----- 読解本文 -----

家庭で治水、雨水貯留タンク購入の補助率引き上げ 奈良県大和郡山市、普及図る

市役所に展示されている雨水貯留タンクの実物=2024年4月19日、大和郡山市

市役所に展示されている雨水貯留タンクの実物=2024年4月19日、大和郡山市

 奈良県大和郡山市は流域治水の一環として、市民らを対象に実施している雨水貯留タンク購入助成の補助率を今年度から2分の1から3分の2に引き上げた。利用者増を図り、水害に強いまちづくりを進める。

 同市は2002年、県内の大和川流域の市町村の中で初めて雨水貯留タンクの購入助成に乗り出した。これまでに228人が制度を利用。22年間で貯水容量の合計は約53トンとなった。しかし、当時、好意的に取り上げたメディアもあったが、思うようには普及しなかった。そこで今回、補助率を引き上げるとともに、設置後の申請を認めるなど、手続きも簡素化した。補助金の上限額4万5000円

 タンクは建築物の雨といに接続して使用。容量は1基当たり100リットルから150リットル程度が一般的という。市民一人一人の貯留量は小さいがちりも積もれば山となり、雨水を一時的にためることで、河川に一度に流入する雨水の量を減らし、河川の氾濫を抑制する効果が期待できる。

 各家庭や事業所でためた雨水は、洗車や庭木の散水などに利用できる。気軽に治水対策に参加できる上、節水につながる。これまで流すに任せていた雨水を生かせる。

----- 提供された記録 -----

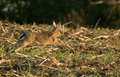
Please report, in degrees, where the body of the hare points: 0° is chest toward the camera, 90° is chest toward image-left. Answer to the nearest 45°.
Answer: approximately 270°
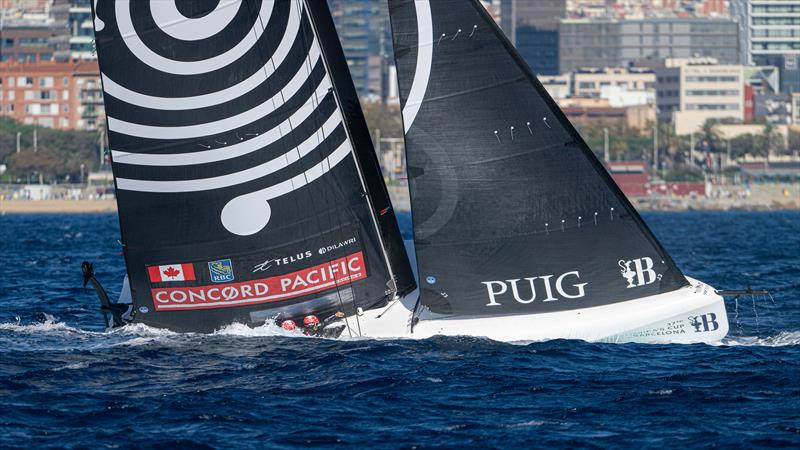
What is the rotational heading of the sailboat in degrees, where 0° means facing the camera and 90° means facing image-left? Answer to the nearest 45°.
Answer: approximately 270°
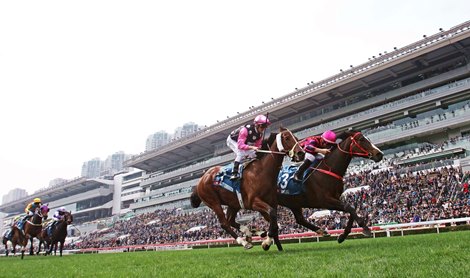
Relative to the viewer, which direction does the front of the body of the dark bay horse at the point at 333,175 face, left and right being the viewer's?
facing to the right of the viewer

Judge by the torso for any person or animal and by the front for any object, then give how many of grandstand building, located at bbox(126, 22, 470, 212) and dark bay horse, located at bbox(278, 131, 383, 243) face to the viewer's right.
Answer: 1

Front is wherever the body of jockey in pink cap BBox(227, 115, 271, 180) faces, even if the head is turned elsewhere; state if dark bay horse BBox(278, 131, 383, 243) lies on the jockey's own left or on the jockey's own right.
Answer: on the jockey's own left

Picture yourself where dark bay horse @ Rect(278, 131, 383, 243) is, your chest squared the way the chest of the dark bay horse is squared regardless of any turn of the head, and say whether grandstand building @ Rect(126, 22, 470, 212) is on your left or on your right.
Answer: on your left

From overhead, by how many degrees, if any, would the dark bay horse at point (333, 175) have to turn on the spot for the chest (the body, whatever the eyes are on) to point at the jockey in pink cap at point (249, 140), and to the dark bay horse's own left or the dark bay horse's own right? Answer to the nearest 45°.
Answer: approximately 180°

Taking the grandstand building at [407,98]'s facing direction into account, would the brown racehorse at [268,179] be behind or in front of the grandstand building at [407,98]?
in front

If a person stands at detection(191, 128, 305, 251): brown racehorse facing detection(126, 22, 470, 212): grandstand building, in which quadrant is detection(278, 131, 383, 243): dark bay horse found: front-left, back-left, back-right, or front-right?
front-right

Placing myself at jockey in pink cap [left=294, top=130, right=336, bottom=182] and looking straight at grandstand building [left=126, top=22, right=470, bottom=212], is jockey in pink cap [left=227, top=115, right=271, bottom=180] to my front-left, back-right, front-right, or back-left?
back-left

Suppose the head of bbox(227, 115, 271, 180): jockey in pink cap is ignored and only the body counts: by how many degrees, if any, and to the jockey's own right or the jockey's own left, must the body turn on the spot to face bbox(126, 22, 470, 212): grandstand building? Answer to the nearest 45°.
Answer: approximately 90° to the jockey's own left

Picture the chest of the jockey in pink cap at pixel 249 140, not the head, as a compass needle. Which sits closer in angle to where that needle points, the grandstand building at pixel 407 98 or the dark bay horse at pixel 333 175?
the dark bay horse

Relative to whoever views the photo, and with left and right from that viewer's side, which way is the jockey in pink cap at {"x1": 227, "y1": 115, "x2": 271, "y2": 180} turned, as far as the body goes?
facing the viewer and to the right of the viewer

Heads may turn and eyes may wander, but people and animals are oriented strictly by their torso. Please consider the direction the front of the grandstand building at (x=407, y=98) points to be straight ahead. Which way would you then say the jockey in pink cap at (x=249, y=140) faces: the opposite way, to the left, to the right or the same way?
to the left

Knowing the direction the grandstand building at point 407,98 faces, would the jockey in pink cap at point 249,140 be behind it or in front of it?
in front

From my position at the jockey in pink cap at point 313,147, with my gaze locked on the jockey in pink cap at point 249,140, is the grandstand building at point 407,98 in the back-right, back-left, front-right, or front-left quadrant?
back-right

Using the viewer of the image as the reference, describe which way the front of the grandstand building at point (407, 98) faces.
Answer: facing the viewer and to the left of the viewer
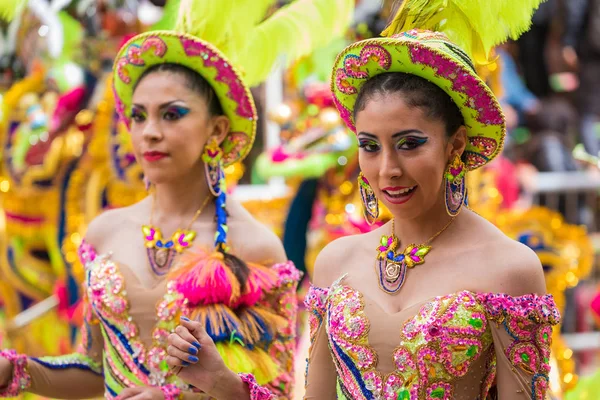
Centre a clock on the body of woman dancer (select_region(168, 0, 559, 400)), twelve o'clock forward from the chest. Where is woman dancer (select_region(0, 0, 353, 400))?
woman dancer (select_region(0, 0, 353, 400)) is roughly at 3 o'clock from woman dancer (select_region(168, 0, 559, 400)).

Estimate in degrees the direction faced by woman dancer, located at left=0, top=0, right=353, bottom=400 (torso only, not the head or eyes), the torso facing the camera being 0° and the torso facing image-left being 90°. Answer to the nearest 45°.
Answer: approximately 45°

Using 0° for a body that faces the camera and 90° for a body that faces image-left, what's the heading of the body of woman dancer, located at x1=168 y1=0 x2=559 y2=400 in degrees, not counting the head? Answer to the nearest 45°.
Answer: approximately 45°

-----

取り組む課題 ::
• A. 次の(i)〜(iii)がそれぞれ雨水貯留タンクの記事の内容と合っているかを「はい」か「いいえ」で答え、判断の決め手となる本文の語句をそのまま引用しなさい。
(i) 大和郡山市は、県内の大和川流域の市町村の中で最初に雨水貯留タンクの購入助成を始めた。
(ii) 今年度、補助率は2分の1に引き上げられた。
(iii) タンクの容量は1基当たり500リットル程度が一般的である。
• B. 雨水貯留タンクの記事を、本文の最後の文の後から書き進めなさい。

課題の解答 ::
• A.
(i) はい。「県内の大和川流域の市町村の中で初めて雨水貯留タンクの購入助成に乗り出した」
(ii) いいえ。「2分の1から3分の2に引き上げた」
(iii) いいえ。「容量は1基当たり100リットルから150リットル程度が一般的という」

• B.
 市は市役所の1階にタンクの実物を置いて助成制度をアピール。参加を促すステッカーも作った。市建設課は「今後は大型商業施設などにもタンクの展示に協力してもらい、市民のタンク利用を促進できれば」と話す。

 古くは、中世の筒井城を洪水から守った請堤(順慶堤)で知られる大和郡山市。近年は郡山城の外堀と中堀、稗田環濠集落の環濠などを利用して洪水対策容量を増やすなど、地域資源を活用した治水に取り組む。

 奈良盆地の主要河川の一つである佐保川を巡っては、県が1980年代、上流の奈良市中ノ川町に治水ダムを計画したが、経済性などから断念したこともあった。

 現代は、環境への負荷が低い流域治水の推進に注目が集まる。大和郡山市内では大型商業施設の地下や駐車場も雨水をためる構造になっている。市の新庁舎地下駐車場にも雨水約400トンをためる機能を持たせている。